The nature of overdevelopment is that you always find someone else who wants to get out of the tough winters and come to Florida and is willing to take the risk until one storm, two storm, three storms hit, and then they bail.” ... “But there will be someone else that’s willing to buy that piece of property that’s under six feet of water tonight. There will be someone else willing to fall for that dream.
David Gelles, The New York Times
The quote, above, is from an article in the October 10, 2024, edition of The New York Times. The article is titled, "What will happen to the Florida dream?" Gelles is quoting Carl Hiaasen, a best-selling author, whom Gelles identifies as "a Florida legend and longtime chronicler of the state’s grifters and glories."
Let me make an observation. Just because Carl Hiaasen says that there will always be someone else willing to "fall for that dream," that doesn't make it so.
As we forge ahead in the New Year now with us, perhaps it's time to stop "dreaming." Global Warming is radically changing conditions on Planet Earth (including in Florida). It makes sense, I think, to start thinking about what that new "reality" means for those existing communities that are now facing continual climate catastrophes.

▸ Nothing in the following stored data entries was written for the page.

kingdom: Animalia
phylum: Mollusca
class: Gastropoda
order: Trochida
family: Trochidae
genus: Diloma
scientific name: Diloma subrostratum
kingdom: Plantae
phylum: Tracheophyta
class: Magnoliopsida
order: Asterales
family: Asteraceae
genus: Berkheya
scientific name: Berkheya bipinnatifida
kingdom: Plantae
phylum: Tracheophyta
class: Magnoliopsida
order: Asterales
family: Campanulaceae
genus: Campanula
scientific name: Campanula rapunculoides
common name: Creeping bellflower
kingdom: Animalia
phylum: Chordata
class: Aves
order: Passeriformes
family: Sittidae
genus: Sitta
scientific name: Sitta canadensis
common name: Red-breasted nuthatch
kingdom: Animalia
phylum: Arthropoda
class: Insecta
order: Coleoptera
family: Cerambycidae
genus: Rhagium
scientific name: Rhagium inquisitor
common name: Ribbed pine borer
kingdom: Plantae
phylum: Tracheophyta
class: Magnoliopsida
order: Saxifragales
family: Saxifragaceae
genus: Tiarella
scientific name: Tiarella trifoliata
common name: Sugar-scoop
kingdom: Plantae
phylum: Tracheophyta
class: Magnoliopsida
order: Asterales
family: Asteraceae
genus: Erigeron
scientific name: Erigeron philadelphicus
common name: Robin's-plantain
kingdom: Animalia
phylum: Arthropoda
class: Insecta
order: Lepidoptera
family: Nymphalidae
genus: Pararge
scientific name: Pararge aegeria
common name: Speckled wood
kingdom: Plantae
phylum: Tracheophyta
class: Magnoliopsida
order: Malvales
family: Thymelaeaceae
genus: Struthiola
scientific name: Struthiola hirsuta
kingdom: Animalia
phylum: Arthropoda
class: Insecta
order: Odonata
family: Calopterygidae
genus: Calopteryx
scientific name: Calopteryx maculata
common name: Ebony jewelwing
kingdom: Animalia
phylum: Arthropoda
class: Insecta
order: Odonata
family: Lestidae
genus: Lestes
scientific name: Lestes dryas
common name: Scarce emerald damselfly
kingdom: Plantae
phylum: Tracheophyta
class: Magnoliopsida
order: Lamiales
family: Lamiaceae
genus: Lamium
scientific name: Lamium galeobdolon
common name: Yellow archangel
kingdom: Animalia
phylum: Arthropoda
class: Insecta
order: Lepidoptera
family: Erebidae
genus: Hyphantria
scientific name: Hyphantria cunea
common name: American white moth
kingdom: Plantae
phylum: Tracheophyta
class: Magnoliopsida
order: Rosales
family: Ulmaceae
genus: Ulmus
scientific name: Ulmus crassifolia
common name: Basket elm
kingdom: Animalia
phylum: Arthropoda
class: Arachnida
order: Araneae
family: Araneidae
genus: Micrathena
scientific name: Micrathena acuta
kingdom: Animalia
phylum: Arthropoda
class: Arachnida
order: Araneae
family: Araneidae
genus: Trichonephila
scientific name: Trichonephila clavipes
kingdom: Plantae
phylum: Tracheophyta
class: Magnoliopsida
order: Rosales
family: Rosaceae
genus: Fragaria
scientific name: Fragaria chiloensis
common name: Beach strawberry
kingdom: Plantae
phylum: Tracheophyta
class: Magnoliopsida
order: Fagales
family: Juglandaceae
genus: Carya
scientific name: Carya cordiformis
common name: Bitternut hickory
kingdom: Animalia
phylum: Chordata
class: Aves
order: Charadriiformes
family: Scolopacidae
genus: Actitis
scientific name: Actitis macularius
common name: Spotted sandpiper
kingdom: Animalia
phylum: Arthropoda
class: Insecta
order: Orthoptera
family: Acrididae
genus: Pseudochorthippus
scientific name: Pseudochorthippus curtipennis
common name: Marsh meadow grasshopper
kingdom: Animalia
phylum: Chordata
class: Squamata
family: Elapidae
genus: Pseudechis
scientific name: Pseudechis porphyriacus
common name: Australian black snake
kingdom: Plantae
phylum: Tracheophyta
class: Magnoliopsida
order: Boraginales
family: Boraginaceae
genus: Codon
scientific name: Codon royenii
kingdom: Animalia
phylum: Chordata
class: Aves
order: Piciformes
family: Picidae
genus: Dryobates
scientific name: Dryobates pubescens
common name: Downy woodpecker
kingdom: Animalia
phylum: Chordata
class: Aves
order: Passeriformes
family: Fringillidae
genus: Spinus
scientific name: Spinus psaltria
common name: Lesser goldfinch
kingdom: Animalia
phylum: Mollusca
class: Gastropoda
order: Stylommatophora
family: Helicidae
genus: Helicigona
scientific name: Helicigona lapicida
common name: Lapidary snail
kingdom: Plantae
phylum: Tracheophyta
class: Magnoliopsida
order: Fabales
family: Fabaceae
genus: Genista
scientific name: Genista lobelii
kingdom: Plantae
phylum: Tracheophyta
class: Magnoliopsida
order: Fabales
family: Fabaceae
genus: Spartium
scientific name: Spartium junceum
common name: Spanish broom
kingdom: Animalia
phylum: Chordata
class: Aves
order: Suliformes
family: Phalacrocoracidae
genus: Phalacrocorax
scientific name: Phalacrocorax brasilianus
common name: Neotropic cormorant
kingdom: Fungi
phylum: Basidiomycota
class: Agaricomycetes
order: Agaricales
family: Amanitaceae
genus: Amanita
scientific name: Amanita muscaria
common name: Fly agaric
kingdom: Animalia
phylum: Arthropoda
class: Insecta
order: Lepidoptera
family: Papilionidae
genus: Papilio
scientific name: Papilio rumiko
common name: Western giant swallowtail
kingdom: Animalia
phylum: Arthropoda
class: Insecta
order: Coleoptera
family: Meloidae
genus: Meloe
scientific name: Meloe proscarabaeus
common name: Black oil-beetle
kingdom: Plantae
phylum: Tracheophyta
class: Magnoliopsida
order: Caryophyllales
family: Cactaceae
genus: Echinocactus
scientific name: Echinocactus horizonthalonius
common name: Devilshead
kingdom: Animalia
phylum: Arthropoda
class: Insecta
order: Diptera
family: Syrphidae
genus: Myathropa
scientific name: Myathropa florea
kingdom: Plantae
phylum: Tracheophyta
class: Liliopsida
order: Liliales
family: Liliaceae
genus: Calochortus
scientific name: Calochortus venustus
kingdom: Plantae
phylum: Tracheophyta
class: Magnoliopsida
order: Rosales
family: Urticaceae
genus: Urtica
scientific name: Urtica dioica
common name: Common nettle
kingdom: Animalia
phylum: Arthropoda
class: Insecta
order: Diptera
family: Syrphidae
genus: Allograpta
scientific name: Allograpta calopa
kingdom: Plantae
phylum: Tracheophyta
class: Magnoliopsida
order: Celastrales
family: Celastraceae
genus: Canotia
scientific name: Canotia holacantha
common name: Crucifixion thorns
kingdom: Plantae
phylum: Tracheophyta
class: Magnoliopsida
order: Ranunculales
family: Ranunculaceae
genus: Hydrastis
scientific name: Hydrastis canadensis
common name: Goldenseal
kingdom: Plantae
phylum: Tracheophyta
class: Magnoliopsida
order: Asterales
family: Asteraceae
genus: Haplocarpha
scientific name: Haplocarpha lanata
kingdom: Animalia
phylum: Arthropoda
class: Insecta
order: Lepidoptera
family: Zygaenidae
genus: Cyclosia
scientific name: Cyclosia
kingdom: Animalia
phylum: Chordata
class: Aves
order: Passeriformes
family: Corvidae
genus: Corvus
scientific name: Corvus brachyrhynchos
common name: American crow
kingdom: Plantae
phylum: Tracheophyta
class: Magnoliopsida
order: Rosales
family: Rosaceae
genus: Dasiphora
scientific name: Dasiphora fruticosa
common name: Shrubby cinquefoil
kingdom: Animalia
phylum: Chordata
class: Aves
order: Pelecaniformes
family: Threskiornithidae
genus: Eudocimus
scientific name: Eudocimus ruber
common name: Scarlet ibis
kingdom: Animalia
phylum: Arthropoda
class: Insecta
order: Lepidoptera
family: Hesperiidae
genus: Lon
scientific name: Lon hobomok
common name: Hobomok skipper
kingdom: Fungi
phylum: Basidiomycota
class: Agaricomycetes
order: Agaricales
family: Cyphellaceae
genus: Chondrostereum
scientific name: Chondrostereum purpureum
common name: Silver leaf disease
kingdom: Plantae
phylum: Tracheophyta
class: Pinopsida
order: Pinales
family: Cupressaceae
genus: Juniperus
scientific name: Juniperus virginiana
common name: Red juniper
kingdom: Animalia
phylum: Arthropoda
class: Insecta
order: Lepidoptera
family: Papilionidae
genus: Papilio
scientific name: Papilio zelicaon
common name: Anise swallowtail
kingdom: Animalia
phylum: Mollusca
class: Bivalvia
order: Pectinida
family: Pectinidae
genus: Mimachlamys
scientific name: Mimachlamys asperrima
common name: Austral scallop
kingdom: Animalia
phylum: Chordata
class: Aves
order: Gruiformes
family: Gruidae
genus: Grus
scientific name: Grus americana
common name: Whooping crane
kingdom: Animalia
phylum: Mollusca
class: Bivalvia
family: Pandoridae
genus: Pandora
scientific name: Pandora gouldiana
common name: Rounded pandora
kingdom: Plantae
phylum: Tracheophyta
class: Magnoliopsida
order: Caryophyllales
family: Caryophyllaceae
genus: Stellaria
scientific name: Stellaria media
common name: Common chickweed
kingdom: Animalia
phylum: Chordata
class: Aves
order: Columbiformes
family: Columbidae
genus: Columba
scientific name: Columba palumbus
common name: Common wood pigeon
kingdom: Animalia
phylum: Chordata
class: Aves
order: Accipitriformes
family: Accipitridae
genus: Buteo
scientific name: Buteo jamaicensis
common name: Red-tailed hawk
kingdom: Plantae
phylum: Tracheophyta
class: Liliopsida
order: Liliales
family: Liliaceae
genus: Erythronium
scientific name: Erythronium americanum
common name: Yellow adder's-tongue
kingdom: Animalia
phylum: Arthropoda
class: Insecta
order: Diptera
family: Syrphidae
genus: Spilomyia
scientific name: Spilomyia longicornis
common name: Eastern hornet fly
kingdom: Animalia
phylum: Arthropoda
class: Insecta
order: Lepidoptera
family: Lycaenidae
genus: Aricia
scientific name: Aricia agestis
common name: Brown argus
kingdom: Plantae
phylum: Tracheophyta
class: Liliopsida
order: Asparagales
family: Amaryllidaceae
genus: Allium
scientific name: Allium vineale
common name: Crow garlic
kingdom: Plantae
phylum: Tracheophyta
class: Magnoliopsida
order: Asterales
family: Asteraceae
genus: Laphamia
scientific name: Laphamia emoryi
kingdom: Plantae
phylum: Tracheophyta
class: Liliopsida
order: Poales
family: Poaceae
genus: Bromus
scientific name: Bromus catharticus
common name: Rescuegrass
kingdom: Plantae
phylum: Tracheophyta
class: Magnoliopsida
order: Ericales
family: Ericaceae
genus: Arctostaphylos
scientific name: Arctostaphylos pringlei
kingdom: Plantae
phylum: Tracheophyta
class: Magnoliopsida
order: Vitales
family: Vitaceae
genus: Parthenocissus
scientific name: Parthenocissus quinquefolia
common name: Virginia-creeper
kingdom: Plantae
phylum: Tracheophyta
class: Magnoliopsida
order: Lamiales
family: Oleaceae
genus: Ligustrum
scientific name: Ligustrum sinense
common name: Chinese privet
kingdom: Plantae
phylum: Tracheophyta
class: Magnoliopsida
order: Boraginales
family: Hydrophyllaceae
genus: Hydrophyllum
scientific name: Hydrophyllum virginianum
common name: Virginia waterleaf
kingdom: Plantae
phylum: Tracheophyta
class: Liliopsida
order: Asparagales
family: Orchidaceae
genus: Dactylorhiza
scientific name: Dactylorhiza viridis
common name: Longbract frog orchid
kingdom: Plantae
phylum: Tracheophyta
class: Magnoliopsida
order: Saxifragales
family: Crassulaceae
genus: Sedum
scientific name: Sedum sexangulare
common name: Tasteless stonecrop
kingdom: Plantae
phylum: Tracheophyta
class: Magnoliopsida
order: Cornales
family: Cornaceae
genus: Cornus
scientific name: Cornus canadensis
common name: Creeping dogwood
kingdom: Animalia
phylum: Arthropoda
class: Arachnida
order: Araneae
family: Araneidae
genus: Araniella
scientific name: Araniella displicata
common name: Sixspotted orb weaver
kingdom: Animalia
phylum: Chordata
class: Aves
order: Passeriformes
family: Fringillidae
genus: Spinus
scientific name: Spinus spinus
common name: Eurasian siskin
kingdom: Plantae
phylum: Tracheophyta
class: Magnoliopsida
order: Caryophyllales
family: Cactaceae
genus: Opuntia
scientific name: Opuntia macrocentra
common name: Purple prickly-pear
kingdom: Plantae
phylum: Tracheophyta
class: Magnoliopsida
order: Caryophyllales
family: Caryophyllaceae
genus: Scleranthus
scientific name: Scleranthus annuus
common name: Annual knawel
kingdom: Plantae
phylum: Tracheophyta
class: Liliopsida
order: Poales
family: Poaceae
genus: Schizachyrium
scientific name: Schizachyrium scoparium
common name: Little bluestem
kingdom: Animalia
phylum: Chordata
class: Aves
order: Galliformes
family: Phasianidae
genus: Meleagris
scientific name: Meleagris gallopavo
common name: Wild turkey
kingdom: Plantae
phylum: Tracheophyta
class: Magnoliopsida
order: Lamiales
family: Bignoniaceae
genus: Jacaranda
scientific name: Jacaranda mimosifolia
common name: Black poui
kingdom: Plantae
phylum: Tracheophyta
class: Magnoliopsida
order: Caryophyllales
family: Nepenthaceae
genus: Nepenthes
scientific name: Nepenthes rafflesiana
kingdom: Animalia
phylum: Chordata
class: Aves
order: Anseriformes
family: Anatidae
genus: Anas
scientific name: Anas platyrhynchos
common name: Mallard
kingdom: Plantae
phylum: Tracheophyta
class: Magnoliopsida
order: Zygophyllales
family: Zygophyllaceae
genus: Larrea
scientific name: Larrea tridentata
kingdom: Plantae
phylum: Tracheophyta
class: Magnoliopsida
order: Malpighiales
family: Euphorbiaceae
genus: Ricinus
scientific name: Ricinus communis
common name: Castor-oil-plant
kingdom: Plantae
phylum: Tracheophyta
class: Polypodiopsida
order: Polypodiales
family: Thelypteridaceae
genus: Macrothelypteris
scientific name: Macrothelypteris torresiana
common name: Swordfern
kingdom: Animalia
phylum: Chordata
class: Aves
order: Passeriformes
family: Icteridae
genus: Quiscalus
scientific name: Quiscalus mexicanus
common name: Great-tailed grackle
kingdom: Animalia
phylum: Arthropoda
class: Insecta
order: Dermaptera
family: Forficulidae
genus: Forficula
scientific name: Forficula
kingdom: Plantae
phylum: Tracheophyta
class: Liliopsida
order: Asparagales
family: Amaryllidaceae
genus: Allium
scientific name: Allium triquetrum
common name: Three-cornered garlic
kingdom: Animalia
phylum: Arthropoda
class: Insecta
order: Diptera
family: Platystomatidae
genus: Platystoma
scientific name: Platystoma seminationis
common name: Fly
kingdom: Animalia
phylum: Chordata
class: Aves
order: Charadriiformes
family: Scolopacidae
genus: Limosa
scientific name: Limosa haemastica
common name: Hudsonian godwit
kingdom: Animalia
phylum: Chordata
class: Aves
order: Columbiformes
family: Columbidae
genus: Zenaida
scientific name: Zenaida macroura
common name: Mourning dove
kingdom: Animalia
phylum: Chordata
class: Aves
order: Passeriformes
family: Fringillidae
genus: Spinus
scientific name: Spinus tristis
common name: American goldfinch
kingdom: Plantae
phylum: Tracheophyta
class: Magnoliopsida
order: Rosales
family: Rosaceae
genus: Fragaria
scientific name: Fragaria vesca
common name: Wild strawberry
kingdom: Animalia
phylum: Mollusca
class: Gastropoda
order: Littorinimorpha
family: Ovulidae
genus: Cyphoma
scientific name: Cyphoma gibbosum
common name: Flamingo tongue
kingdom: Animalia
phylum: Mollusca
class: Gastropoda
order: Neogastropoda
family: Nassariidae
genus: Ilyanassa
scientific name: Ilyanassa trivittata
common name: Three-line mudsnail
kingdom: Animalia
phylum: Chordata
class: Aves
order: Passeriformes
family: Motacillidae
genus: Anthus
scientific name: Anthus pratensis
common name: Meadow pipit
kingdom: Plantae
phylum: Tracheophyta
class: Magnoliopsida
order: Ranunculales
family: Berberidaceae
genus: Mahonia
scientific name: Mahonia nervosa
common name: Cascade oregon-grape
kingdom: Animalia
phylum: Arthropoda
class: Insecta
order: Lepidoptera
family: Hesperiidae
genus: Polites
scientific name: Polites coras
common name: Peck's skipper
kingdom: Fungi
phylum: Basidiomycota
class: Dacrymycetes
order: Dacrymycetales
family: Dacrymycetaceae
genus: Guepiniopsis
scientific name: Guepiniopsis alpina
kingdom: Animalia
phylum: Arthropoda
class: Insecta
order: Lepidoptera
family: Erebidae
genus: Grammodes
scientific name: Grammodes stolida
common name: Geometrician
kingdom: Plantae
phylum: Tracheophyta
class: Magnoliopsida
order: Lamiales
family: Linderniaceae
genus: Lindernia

My own hometown of Santa Cruz, California has had some recent experience with one such catastrophe.
If we can set aside our "dreams" at this point, in the face of the facts, I believe that we will find that the "reality" is that we, collectively, are going to have to figure out how to make sure that our resources are not wasted in fruitless efforts to recapture a dream now past, but are mobilized, instead, to preserve and protect human life, and to preserve our communities, and to safeguard the people.
Given that climatic conditions are now dramatically different from the conditions that pertained at the start of the 21st Century, my suggestion is that we start figuring out how to live in the world that actually exists. "Dreaming" is only good when you're asleep, and haven't we all woken up, by now?
Continuing to expend scarce resources to rebuild communities that will, given the "realities," be wiped out again (one time, two times, three times and more) is not a winning formula.